Farfield Meeting House is a modest building of stone with mullioned windows. The roof is supported by a single king post truss and the floor stone flagged. Apart from benches, the only fitting is the oak stand from where the elected leaders of the meeting started and closed meetings. Quakers at that time adopted dress, manners and lifestyles of calculated simplicity, so the meeting house is in line with this – it has a ‘Quakerly’ character.

“Wood was generally left untreated, since varnish and polish were counted as vanity. Nor were there cushions, a practice that, happily, is not now regarded as essential.”

 ~ David Brett, The Plain Style, Cambridge, 2004

Farfield was the first project undertaken by Historic Chapels Trust.  A small but historically most important building, the Quakers has ceased worship there in 1890s and the building was in agricultural use before serving as an artist’s studio in the 1950s and 60s.

Historic Chapels Trust restored the stonework of the walls and roof. We promoted an agreement to have the Dales Way diverted a few yards so that it now directly passes the Meeting House and walkers have a safer road-crossing point.

In 2018, the Friends of Farfield raised £40,000 to carry out extensive repairs and improvements to the meeting house. This included taking up the stone flag floor and laying a permable lime screed underneath, re-roofing the slates with a permable membrane underneath, refurbishment to and woodworm treatment of the original wooden benches, tying the external walls and re-plastering to the internal walls.
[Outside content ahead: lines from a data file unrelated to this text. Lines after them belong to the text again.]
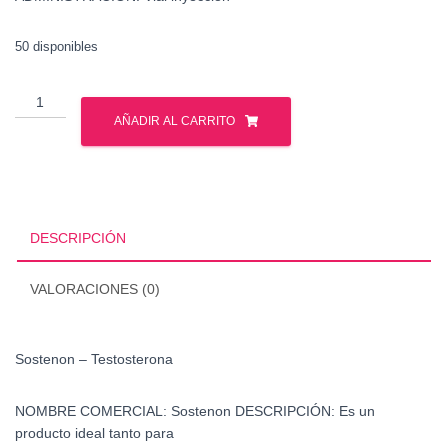
50 disponibles
Sostenon
-
AÑADIR AL CARRITO
Testosterona
cantidad
DESCRIPCIÓN
VALORACIONES (0)
Sostenon – Testosterona
NOMBRE COMERCIAL:
Sostenon
DESCRIPCIÓN:
Es un
producto ideal tanto para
The unique chest tombs in the grounds of the meeting house have also just finished undergoing conservation repair to ensure that they are stable and risk of furtehr deterioation is reduced.

Today most visitors to the meeting house still come by foot, discovering the Meeting House as a small surprise along their route. Today it is listed Grade II*.

An interpretation panel on the rear wall facing the Dales Way path gives the history of the site.

This small Meeting House welcomes visitors throughout the year and is available to hire.

You may picnic in the small burial ground, but we ask you please to take any rubbish away with you.